Pineapple Cake
Votes: 3

Time: 2 hours.
Complexity: easily
Servings: 10
Complexity: easily
Servings: 10
A crown of real pineapple leaves gives this cake a realistic look, but underneath isn't juicy fruit, but a gorgeous, moist sponge cake layered with vanilla icing. To give the cake the pineapple shape, bake the top and bottom layers in round quart-size bowls. You can create the "scales" using yellow round Candy Melts.
The recipes use measuring containers with the following volumes:
1 glass (st.) - 250 ml.
3/4 cup (st.) - 180 ml.
2/3 cup (st.) - 160 ml.
1/2 cup (st.) - 125 ml.
1/3 cup (st.) - 80 ml.
1/4 cup (st.) - 60 ml.
1 tablespoon (tbsp) - 15 ml.
1 teaspoon (tsp) - 5 ml.
1/5 teaspoon (tsp) - 1 ml.
1 glass (st.) - 250 ml.
3/4 cup (st.) - 180 ml.
2/3 cup (st.) - 160 ml.
1/2 cup (st.) - 125 ml.
1/3 cup (st.) - 80 ml.
1/4 cup (st.) - 60 ml.
1 tablespoon (tbsp) - 15 ml.
1 teaspoon (tsp) - 5 ml.
1/5 teaspoon (tsp) - 1 ml.
Ingredients for the recipe:
- 1 small pineapple
- Cooking spray
- 1 package (430-450 g) of yellow sponge cake mix (+ necessary additional ingredients)

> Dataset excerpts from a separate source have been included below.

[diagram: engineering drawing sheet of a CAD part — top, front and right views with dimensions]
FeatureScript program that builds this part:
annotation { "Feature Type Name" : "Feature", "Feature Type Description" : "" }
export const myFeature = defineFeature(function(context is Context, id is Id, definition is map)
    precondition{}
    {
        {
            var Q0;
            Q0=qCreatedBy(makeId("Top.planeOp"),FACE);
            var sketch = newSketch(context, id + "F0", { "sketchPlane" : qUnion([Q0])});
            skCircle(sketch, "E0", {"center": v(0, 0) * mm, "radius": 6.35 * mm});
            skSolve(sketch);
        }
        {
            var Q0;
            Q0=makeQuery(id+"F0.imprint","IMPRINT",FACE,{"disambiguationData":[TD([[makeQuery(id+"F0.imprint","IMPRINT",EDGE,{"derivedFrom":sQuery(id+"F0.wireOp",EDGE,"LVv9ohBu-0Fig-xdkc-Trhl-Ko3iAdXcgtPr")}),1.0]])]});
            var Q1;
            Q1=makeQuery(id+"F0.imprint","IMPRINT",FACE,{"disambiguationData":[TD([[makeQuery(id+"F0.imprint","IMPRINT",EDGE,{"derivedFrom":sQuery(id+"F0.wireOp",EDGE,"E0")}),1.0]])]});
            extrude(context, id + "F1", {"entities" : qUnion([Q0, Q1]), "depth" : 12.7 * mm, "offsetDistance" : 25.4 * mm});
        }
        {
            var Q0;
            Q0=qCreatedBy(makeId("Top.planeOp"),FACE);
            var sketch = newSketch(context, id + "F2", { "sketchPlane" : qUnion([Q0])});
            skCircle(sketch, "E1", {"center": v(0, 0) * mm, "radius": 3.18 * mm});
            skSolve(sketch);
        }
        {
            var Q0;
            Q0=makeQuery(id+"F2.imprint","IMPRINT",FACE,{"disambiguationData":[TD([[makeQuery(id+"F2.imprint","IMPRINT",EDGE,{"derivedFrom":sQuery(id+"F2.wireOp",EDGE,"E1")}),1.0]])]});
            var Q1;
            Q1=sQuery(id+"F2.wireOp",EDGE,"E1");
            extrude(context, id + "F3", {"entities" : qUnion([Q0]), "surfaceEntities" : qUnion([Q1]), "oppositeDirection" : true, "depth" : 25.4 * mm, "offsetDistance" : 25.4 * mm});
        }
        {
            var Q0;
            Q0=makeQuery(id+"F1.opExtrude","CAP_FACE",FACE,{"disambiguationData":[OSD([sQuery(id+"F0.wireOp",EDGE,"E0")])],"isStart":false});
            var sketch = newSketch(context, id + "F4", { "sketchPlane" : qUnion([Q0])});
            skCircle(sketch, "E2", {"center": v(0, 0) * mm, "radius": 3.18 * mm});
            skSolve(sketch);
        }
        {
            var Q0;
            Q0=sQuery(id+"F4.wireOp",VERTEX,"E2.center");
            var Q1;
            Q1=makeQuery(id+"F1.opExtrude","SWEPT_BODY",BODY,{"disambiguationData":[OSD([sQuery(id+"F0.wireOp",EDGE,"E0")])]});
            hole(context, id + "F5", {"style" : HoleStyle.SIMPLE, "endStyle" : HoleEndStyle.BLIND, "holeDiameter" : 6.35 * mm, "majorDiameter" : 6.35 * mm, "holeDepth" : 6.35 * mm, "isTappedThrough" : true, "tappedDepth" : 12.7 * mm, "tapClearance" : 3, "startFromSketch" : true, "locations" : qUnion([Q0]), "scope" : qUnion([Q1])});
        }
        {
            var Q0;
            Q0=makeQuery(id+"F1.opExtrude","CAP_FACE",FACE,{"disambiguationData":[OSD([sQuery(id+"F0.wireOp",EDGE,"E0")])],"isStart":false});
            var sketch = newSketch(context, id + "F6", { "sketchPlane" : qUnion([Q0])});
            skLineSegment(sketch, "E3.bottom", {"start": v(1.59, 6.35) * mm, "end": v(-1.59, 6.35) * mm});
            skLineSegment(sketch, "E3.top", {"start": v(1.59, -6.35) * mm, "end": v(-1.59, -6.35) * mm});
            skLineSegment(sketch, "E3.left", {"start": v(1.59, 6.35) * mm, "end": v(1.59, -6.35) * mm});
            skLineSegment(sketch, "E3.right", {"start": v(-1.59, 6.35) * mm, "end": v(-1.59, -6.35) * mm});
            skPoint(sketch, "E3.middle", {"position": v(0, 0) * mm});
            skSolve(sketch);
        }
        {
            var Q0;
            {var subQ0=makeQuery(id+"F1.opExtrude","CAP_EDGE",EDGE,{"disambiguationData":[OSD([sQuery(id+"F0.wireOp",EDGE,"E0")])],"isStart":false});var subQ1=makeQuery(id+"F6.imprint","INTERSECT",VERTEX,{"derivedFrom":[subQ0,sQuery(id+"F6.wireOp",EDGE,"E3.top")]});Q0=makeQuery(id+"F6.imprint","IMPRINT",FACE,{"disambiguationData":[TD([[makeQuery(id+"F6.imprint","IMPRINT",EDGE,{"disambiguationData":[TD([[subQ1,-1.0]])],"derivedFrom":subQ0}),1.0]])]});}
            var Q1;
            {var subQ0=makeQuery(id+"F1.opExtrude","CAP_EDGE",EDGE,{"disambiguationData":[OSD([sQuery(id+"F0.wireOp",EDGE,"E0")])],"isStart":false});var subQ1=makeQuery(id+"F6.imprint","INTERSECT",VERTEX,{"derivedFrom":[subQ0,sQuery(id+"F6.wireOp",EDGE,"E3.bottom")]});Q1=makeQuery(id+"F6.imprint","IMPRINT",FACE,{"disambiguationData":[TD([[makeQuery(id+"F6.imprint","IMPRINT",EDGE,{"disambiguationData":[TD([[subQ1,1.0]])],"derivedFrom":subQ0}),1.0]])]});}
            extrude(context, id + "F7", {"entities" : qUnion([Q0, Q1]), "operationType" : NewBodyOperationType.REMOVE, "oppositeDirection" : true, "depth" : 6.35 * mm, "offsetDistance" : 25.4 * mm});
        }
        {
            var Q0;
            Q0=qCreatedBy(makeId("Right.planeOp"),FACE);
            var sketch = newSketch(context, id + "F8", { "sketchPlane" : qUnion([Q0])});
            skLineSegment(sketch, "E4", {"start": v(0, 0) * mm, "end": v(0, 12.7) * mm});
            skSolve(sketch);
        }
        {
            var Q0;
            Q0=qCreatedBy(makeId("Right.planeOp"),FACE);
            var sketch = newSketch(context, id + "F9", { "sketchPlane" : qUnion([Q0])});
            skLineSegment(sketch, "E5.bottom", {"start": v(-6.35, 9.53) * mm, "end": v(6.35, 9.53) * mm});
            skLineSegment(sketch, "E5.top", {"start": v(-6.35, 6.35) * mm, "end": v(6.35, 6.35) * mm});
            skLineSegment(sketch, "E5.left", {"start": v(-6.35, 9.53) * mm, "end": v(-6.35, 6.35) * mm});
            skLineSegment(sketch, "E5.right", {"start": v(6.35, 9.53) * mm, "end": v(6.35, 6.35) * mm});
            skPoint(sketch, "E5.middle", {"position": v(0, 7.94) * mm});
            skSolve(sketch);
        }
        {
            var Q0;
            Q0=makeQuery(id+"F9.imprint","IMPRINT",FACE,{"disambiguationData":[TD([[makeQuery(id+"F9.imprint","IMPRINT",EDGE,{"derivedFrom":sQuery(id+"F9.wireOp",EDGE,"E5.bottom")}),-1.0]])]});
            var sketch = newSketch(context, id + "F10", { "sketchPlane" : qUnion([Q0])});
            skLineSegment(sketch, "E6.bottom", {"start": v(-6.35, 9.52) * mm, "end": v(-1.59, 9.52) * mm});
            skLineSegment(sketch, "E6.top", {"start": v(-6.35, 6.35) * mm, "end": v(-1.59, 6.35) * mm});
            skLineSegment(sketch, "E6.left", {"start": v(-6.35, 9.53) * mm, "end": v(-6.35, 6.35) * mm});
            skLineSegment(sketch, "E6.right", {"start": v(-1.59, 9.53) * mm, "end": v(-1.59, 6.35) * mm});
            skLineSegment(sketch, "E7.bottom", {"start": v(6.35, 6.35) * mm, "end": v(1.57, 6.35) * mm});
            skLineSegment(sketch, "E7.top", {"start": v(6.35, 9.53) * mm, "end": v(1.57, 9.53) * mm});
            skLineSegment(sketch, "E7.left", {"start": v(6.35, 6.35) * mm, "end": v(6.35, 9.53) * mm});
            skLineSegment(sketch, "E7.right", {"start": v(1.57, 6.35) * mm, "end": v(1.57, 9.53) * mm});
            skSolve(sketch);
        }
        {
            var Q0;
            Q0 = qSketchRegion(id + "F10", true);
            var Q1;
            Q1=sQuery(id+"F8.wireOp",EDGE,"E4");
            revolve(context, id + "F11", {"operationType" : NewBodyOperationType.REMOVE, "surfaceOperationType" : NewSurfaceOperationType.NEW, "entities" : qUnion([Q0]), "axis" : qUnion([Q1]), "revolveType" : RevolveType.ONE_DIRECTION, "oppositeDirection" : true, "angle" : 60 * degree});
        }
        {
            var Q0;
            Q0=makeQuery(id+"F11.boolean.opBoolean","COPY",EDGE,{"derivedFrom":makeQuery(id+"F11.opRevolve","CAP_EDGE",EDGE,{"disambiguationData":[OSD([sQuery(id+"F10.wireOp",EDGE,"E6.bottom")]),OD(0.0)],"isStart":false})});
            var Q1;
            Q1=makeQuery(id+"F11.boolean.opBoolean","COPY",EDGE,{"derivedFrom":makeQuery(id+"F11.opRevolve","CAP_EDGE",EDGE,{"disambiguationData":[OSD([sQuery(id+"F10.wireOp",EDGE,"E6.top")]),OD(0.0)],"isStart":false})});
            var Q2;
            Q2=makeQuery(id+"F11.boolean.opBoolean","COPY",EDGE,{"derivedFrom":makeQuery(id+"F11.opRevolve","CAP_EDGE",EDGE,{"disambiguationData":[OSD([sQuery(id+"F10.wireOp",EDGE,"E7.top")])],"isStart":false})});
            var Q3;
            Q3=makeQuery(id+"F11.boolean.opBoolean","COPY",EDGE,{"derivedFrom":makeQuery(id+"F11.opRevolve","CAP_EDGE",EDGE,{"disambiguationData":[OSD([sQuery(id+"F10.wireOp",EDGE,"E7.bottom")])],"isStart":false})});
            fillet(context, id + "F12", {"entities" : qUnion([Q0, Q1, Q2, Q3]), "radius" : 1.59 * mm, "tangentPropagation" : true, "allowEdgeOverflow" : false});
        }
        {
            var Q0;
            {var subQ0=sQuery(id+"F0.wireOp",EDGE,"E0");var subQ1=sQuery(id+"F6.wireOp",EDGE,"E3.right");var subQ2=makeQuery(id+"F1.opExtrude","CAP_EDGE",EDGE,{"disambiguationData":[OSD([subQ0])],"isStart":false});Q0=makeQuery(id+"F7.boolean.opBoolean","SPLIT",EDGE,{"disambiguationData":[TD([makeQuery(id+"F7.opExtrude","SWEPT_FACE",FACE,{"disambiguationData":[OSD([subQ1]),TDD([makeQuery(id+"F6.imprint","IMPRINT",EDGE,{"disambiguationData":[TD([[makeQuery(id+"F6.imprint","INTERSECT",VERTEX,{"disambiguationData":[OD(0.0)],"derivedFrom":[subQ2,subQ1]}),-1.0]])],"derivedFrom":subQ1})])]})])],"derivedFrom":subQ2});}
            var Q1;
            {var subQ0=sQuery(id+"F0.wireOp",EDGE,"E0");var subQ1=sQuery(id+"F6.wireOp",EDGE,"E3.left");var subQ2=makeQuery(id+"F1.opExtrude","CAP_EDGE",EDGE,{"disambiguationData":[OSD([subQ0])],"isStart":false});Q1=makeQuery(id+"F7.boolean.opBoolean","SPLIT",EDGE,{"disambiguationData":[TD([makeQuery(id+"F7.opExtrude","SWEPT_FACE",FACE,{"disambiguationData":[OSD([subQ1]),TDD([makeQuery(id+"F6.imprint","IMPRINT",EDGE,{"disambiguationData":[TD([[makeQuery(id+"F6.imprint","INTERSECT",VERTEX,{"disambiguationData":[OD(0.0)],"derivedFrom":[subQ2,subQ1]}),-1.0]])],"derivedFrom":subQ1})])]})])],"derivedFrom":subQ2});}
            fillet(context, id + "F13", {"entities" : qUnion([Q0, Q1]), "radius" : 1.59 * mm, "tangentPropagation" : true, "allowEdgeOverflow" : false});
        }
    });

- 2 packages of vanilla glaze (450 g each)
- Yellow food coloring
- 1.5 bags of 350g yellow Candy Melts
We recommend
Cooking the dish according to the recipe:
- Preheat oven to 175°C. Cut off the top of the pineapple and set aside. Peel and finely dice the pineapple. 1/2 cup for the cake.
- Generously spray one 6-inch (15 cm) cake pan and two 1-quart (1-liter) ovenproof bowls with cooking spray. Mix the yellow cake batter according to package directions; fold in the diced pineapple.
- Divide the batter among the bowls and the pan. Bake until a toothpick inserted into the cake comes out clean, about 25 minutes for the pan and 35 minutes for the bowls. Let cool, then turn the cakes out onto a wire rack.
- Using a serrated knife, trim the puffy tops of all three cakes so they are flat.
- Place one cake layer from the bowl, wide side up, on a small cardboard circle. Spread a layer of frosting on top, then add a round cake layer, more frosting, and another cake layer from the bowl, wide side down.
- Tint the remaining frosting yellow with food coloring. Spread it in a thin layer over the entire cake, reserving 0.5 cups of frosting.
- Cover the cake with yellow melt-in-the-candy canes, arranging them in a checkerboard pattern, leaving an open space at the top for the leaves.
- Dip the back of a small spoon into the remaining yellow icing and pipe a small dot onto each candy. Trim the base of the pineapple leaves and carefully place the crown on the cake.